**Recorded information**.
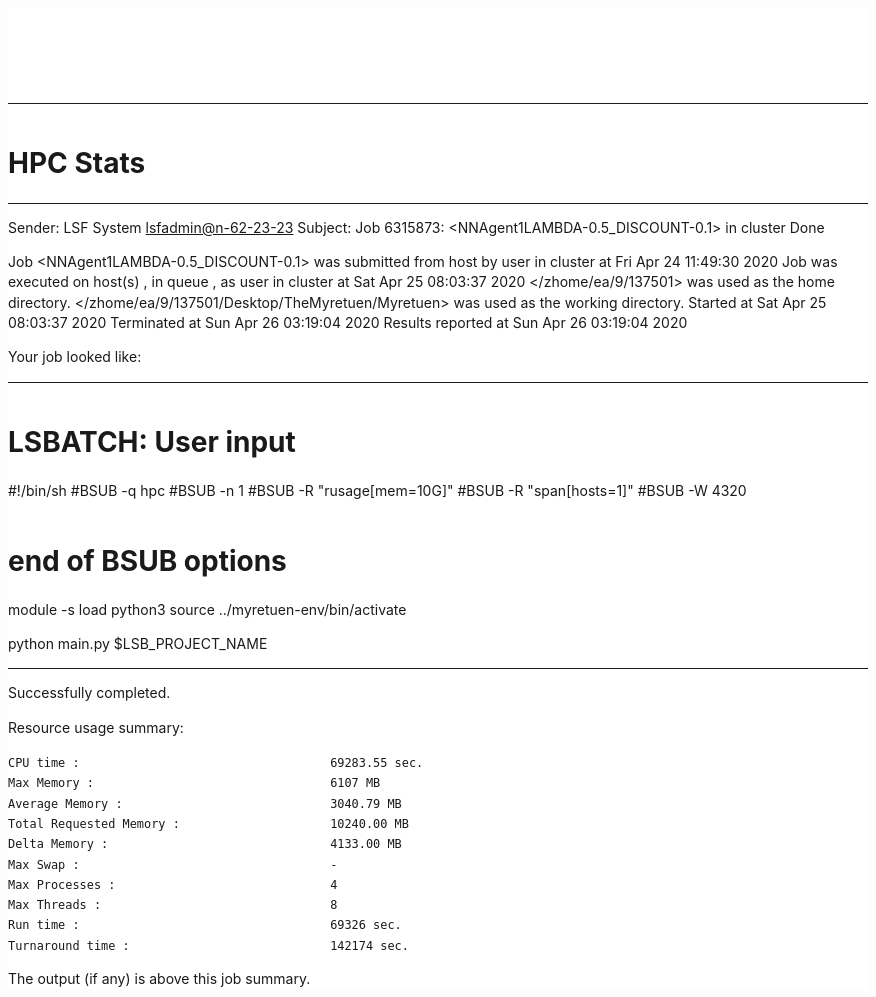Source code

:  <br /> 
 <br /> 
 <br /> 
 <br />

---------------------------------------------------------------------------------------------------------------------

# HPC Stats


------------------------------------------------------------
Sender: LSF System <lsfadmin@n-62-23-23>
Subject: Job 6315873: <NNAgent1LAMBDA-0.5_DISCOUNT-0.1> in cluster <dcc> Done

Job <NNAgent1LAMBDA-0.5_DISCOUNT-0.1> was submitted from host <n-62-27-20> by user <s183914> in cluster <dcc> at Fri Apr 24 11:49:30 2020
Job was executed on host(s) <n-62-23-23>, in queue <hpc>, as user <s183914> in cluster <dcc> at Sat Apr 25 08:03:37 2020
</zhome/ea/9/137501> was used as the home directory.
</zhome/ea/9/137501/Desktop/TheMyretuen/Myretuen> was used as the working directory.
Started at Sat Apr 25 08:03:37 2020
Terminated at Sun Apr 26 03:19:04 2020
Results reported at Sun Apr 26 03:19:04 2020

Your job looked like:

------------------------------------------------------------
# LSBATCH: User input
#!/bin/sh
#BSUB -q hpc
#BSUB -n 1
#BSUB -R "rusage[mem=10G]"
#BSUB -R "span[hosts=1]"
#BSUB -W 4320
# end of BSUB options

module -s load python3
source ../myretuen-env/bin/activate

python main.py $LSB_PROJECT_NAME


------------------------------------------------------------

Successfully completed.

Resource usage summary:

    CPU time :                                   69283.55 sec.
    Max Memory :                                 6107 MB
    Average Memory :                             3040.79 MB
    Total Requested Memory :                     10240.00 MB
    Delta Memory :                               4133.00 MB
    Max Swap :                                   -
    Max Processes :                              4
    Max Threads :                                8
    Run time :                                   69326 sec.
    Turnaround time :                            142174 sec.

The output (if any) is above this job summary.

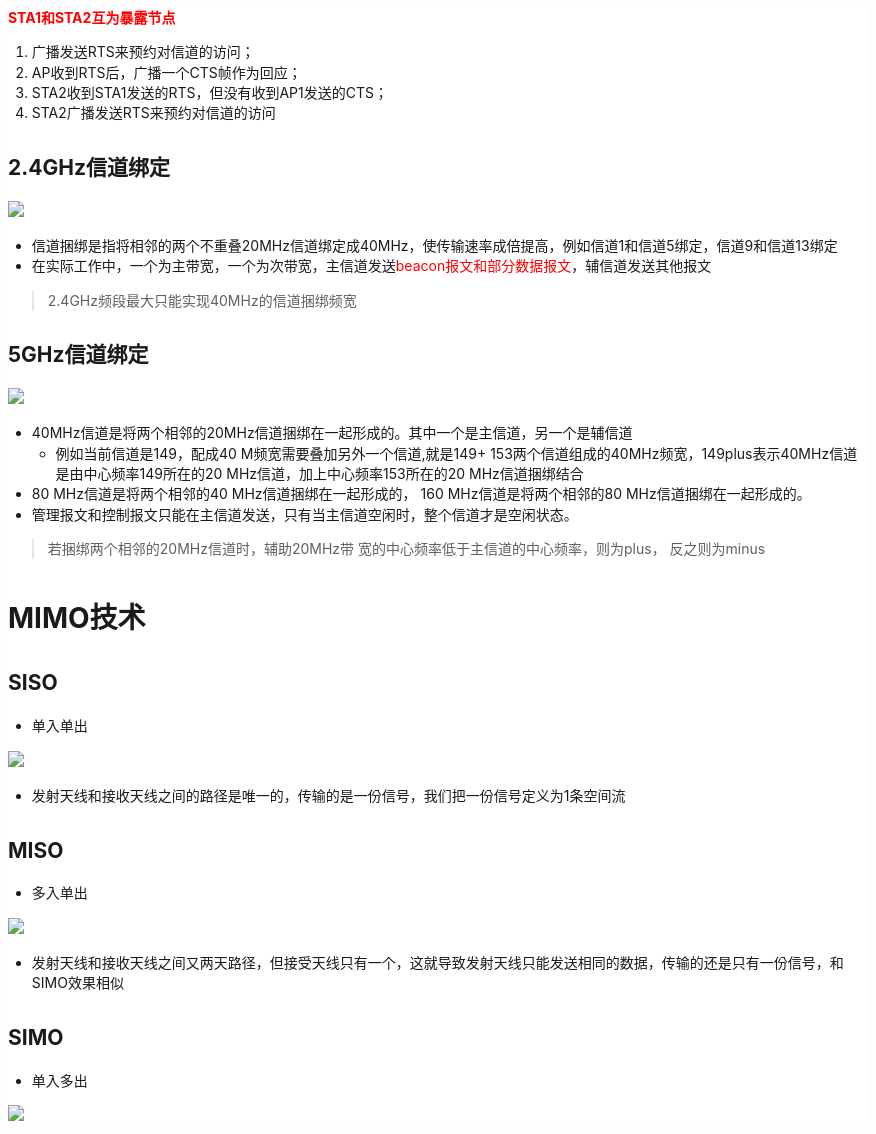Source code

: **<font coloR=red>STA1和STA2互为暴露节点</font>**

1.   广播发送RTS来预约对信道的访问；
2.   AP收到RTS后，广播一个CTS帧作为回应；
3.   STA2收到STA1发送的RTS，但没有收到AP1发送的CTS；
4.   STA2广播发送RTS来预约对信道的访问

## 2.4GHz信道绑定

![](https://cdn.jsdelivr.net/gh/xiaokai54/cdn/img/2.4%E4%BF%A1%E9%81%93%E7%BB%91%E5%AE%9A.png)

-   信道捆绑是指将相邻的两个不重叠20MHz信道绑定成40MHz，使传输速率成倍提高，例如信道1和信道5绑定，信道9和信道13绑定
-   在实际工作中，一个为主带宽，一个为次带宽，主信道发送<font color=red>beacon报文和部分数据报文</font>，辅信道发送其他报文

>   2.4GHz频段最大只能实现40MHz的信道捆绑频宽

## 5GHz信道绑定

![](https://cdn.jsdelivr.net/gh/xiaokai54/cdn/img/5%E4%BF%A1%E9%81%93%E7%BB%91%E5%AE%9A.png)

-   40MHz信道是将两个相邻的20MHz信道捆绑在一起形成的。其中一个是主信道，另一个是辅信道
    -   例如当前信道是149，配成40 M频宽需要叠加另外一个信道,就是149+ 153两个信道组成的40MHz频宽，149plus表示40MHz信道是由中心频率149所在的20 MHz信道，加上中心频率153所在的20 MHz信道捆绑结合
-   80 MHz信道是将两个相邻的40 MHz信道捆绑在一起形成的， 160 MHz信道是将两个相邻的80 MHz信道捆绑在一起形成的。
-   管理报文和控制报文只能在主信道发送，只有当主信道空闲时，整个信道才是空闲状态。

>若捆绑两个相邻的20MHz信道时，辅助20MHz带 宽的中心频率低于主信道的中心频率，则为plus， 反之则为minus

# MIMO技术

## SISO

-   单入单出

![](https://cdn.jsdelivr.net/gh/xiaokai54/cdn/img/siso.png)

-   发射天线和接收天线之间的路径是唯一的，传输的是一份信号，我们把一份信号定义为1条空间流

## MISO

-   多入单出

![](https://cdn.jsdelivr.net/gh/xiaokai54/cdn/img/miso.png)

-   发射天线和接收天线之间又两天路径，但接受天线只有一个，这就导致发射天线只能发送相同的数据，传输的还是只有一份信号，和SIMO效果相似

## SIMO

-   单入多出

![](https://cdn.jsdelivr.net/gh/xiaokai54/cdn/img/simo.png)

**Instructions for the task**. Please set down exactly the lines from the first line of the data above through the line with "Sender: LSF System <lsfadmin@n-62-23-23>", both included, leaving out the pictures.

**Written answer**.
Source code

:  <br /> 
 <br /> 
 <br /> 
 <br />

---------------------------------------------------------------------------------------------------------------------

# HPC Stats


------------------------------------------------------------
Sender: LSF System <lsfadmin@n-62-23-23>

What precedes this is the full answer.